Medicine is making incredible strides. The most recent marvel is human genetic engineering — altering the genotype of an individual to affect phenotype. This has incredible potential: The more genetic abnormalities medicine can identify, the more diseases that it can cure.
Genetic engineering has already been used to treat chronic lymphocytic leukemia and Parkinson’s and is in testing stages for cystic fibrosis. These diseases have been affecting quality of life for years and, thanks to this medical marvel, people affected are now thriving.
And yet, this practice has caused quite a controversy.
Unfortunately, thanks to modern media, when people hear the terms “human genetic engineering,” they think of “perfecting” a fetus. Instead of saving lives, the misconception of genetic engineering has geared the public into thinking that they can make the dream of a perfect child a reality.
First of all, there are two types of genetic engineering: somatic engineering affects an individual post-conception. Then there is germline, which targets genes in eggs and sperm, which can affect everything from eye color to metabolism of an individual that hasn’t even been created yet.

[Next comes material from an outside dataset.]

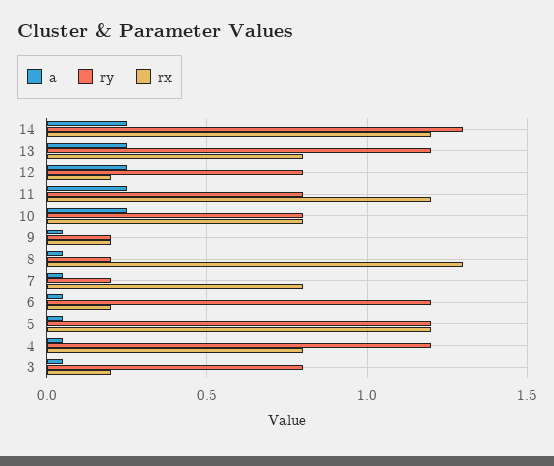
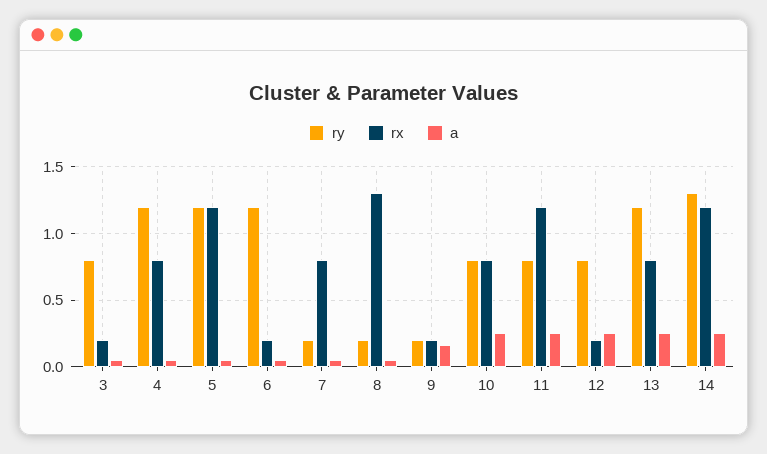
a, 9: 0.05 -> 0.15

And it’s true, science is getting close to being able to affect the sex of a child, as well as physical appearance. Always wanted the stereotypical blonde-haired, blue-eyed baby girl? You soon may be able to ask your doctor to make that happen.

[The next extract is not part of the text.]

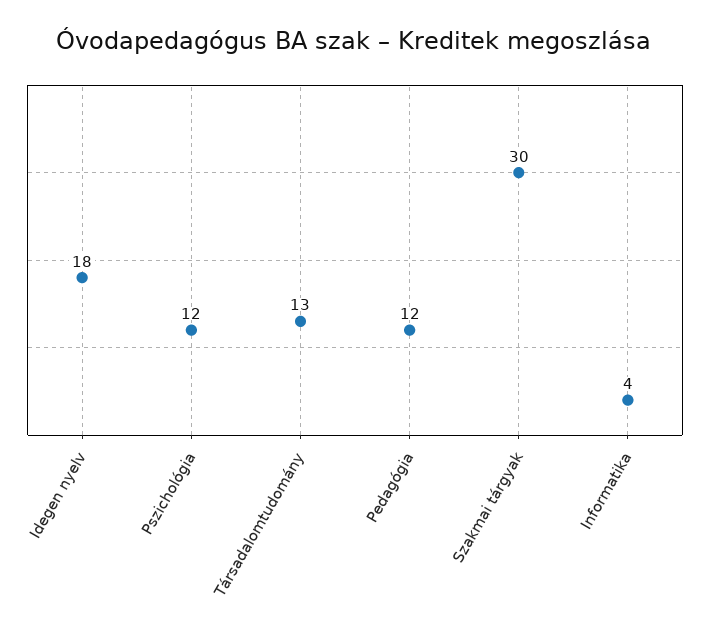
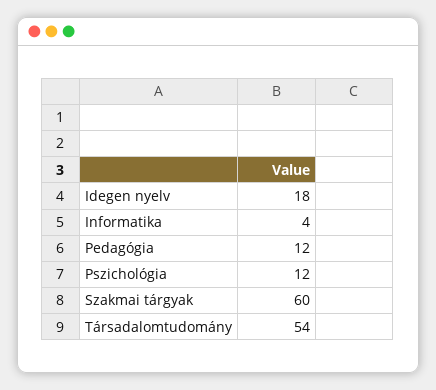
Társadalomtudomány: 13 -> 54
Szakmai tárgyak: 30 -> 60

People criticize genetic engineering of interfering with nature; instead of letting the cards fall as they may, we want to be able to see what hand’s coming next, if you’ll pardon the poker reference.
But that alone isn’t what the controversy is about. No, what people are all up in arms about is that your doctor can screen an embryo for genetic abnormalities such as Down’s syndrome or other debilitating diseases and attempt alter the affected genomes, hopefully so that the child can lead a life free from disease.
And a lot of people apparently think that this is taking it too far. Inevitably, a discussion about genetic engineering will turn into an argument about abortion, assuming that if potential parents were to find out that their child’s quality of life would be severely affected, they might choose to abort the fetus.
But this isn’t a pro-life or pro-choice column. This is about the practice of finding that information out.
Antagonists of genetic engineering say that this is a way that we can produce superb human creatures — individuals that have the physical strength of Arnold Schwarzenegger or appearance of Carmen Electra. And yes, they bring up Hitler and the Nazi regime, saying that in an attempt to eradicate disease, we are now providing parents with choice of traits that they may prefer their child be with or without.
But what people seem to forgetting is that we can save lives. Not only that, but we have a capability of improving the quality of life for individuals that may have had crippling disabilities otherwise.
That is incredible, no matter how you spin it.